November 2005

On all saints day we give thanks to God for each other for all saints living and dead.  Our evangelical Lutheran focus is as always on the Christ who by his life and death made all of us holy.  It is not a day to wallow in death but to celebrate life in the light of the resurrection which shines equally on all the saints now, then and future.  It was first mentioned in the year 373.

Our second lesson is talking about the creation of a new identity for the people of God.  Characterized by our designation as His Children.  It is a relationship that “the world” cannot recognize because it is unaware of it.  Being children implies a relationship with God and each other.

This new identity is forged by Christ’s life, death and resurrection.  This new identity is not a cleaned up reform of mankind and society it is a transformation to a new and different way of life.

Jesus Christ came to create a new belief, a new way of being, a new faith.  A way characterized by John as Hope.

One of my favorite Bible verses is from Matthew 11:28-30.  Come to me all you who are heaven laden and I will give you rest.  Here this is not referring to vacation rest or sleep, it refers clearly to being unburdened.  Freed from conflict and scandal.  This is very similar to the modern model of therapy.  Where the goal is to discover yourself.  To find your story.  But I think that John is here telling us that it is The Christ who gives us who we are.  Verse 2 I John 3.  says We are God’s children but it is not yet clear what we shall become.  The hope is that we shall be like him.

When someone comes to me with a problem or issue my first impulse is to present them with some logical argument that will manipulate them out of their predicament, burden or scandal.

But what we all need is not modern therapy so that we can clean ourselves up but we need a new self unhooked from our old story.  We don’t make our own story but it is always imparted to us from the outside.

In John 8:44 it says: “You are from your Father the devil, and you chose to do your Father’s desires.  He was a murder from the beginning because there is not truth in him.  When he lies he speaks according to his own nature, for he is a liar and the Father of lies.

Jesus came to offer us a new way, truth and hope.  So what holds us back from living in the light and truth of Christ, what keeps us burdened?  This force has been called original sin.  We think of it as a natural force like gravity.  But let’s be careful when we call it natural for we might think of it as something we are born with rather than into.

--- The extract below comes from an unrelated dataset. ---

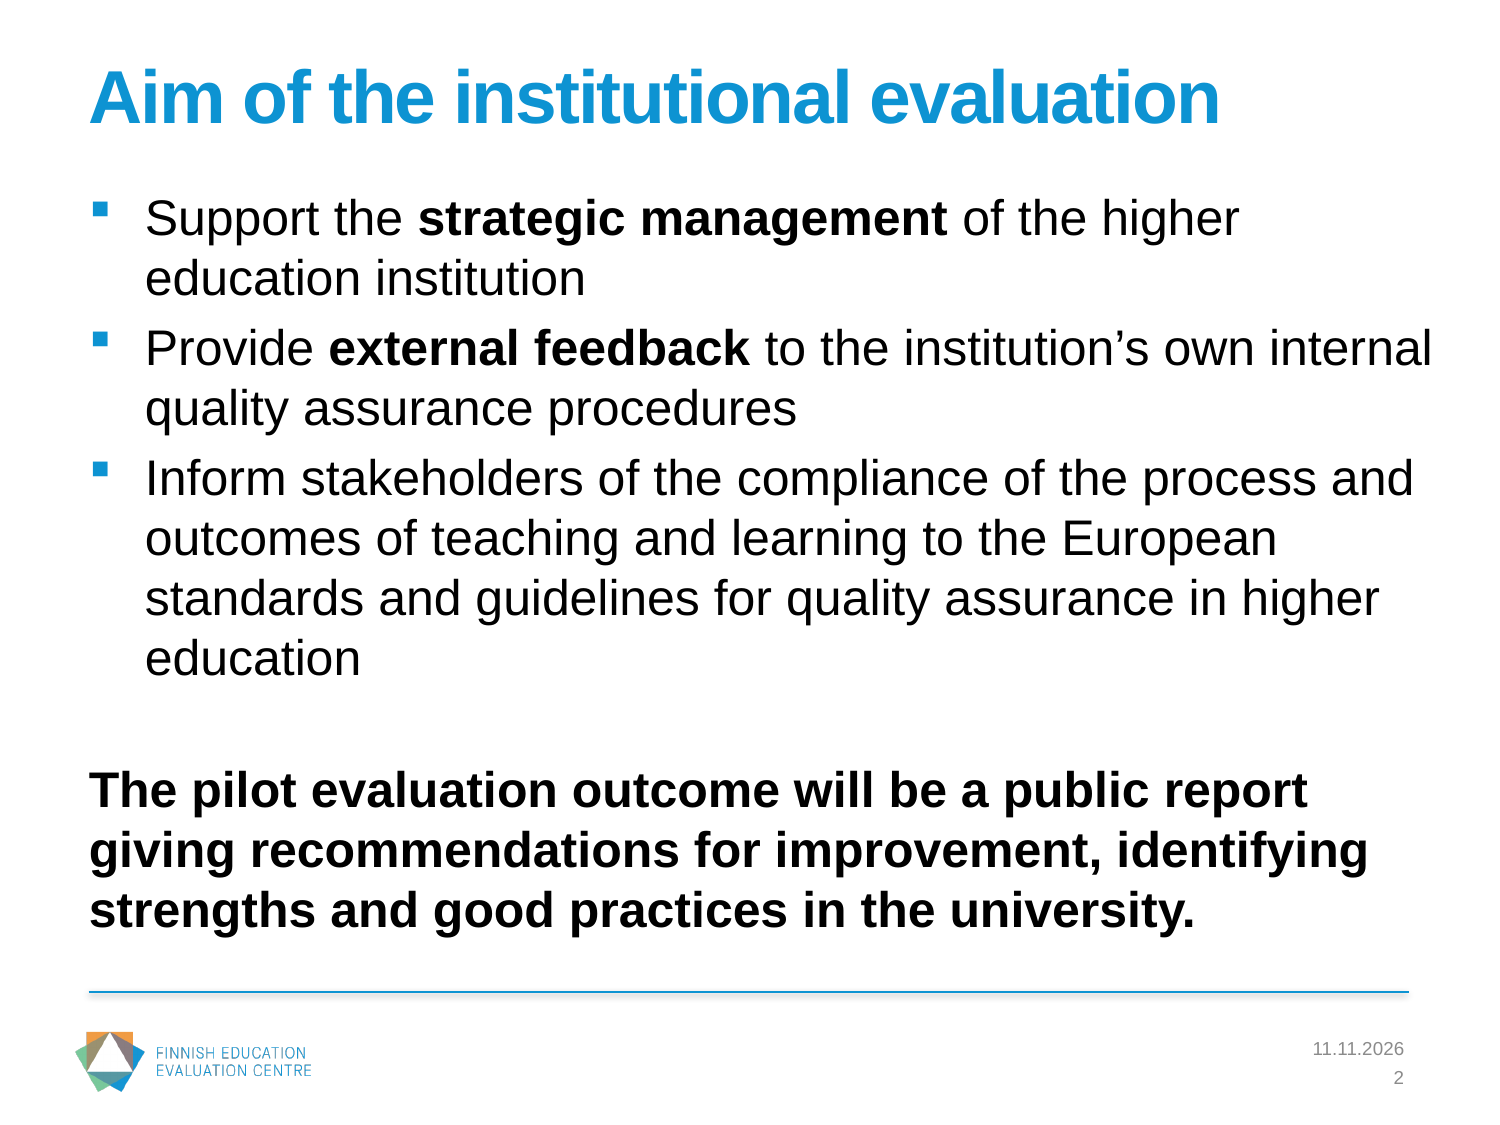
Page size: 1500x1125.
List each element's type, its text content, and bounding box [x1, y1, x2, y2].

Our baptismal liturgy says we are born into a sinful world where the forces of sin have their way with us.  Gravity can be a helpful comparison.  Newton discovered that gravity is not something that resides in each object.

An apple is not created with a force that makes it fall.  Gravity, Newton discovered, is a force that acts on the relationship between objects.  On earth an apple always fall because it is in a close relationship with that much larger object, the earth.  In outer space it doesn’t fall, it is weightless.

What does that have to do with original sin? Remember the source story of original sin, the Garden of Eden.

Eve sees that the apple is desirable.  Desire is the source of original sin.  Adam desired the apple because Eve desired it.  Ultimately Eve and Adam came to desire being like God.

One this All Saints Sunday, it is useful to look at ourselves as  Saints and see the truth about ourselves that we are in fact captives of desire.

This desire, sin, is not simply an individual thing.  It is wrong to see sin and desire as a force within us.  Rather it is a force between us. (My personal definition and location of Satan).  That is an important difference.

Our desires don’t simply arise in us.  Desire comes by watching others.  We imitate the desire of others.  This brings us into rivalry with them.  This rivalry builds until the object doesn’t make any difference.  All that matters is the rivalry.  Ultimately it is about being a rival of God, wanting to be our own god.  Thinking that our desires and choices are all our own (the trick of Satan), even though they are not.

1 John 3:1-4 is our lesson, but I am now going to read on to verse 18….

We find the story of Cain and Abel.  Did Eve just really admire the apple more than all the rest of the fruit?  Did the desire arise in her?  No, it happened in relationship.  The serpent convinced her it was desirable, then she convinced her husband.  It led to rivalry with God, thinking they could be like God.  And it led to a terrible rivalry amongst themselves.  Their two sons Cain and Abel, were born into this rivalry and one eventually killed the other.

I think this describes the world as we know it today.  This is good news for us because today’s lesson for All Saints shows us that there is a way other than the world’s.

We don’t have to live under the illusion that our desires are all our own and that we are making free choices.  We won’t be fooled like our neighbors who think their problems would be over if they just won the lottery.  We don’t live under that lie.  All desire just drags us down.

Each of us has been saved from this by Christ.  We are baptized into the spirit of true freedom as God’s children.  On this All Saints Sunday we can even begin to glimpse our true home.  Our home is Christ who feeds us in his Supper and frees us from the deception of desire so that we may serve God and one another.

In the words of today’s lesson “it is not yet clear what we shall become.  But it is clear that we shall not become tools of the rivalry that leads to death.  This is the freedom and truth of living as God’s child.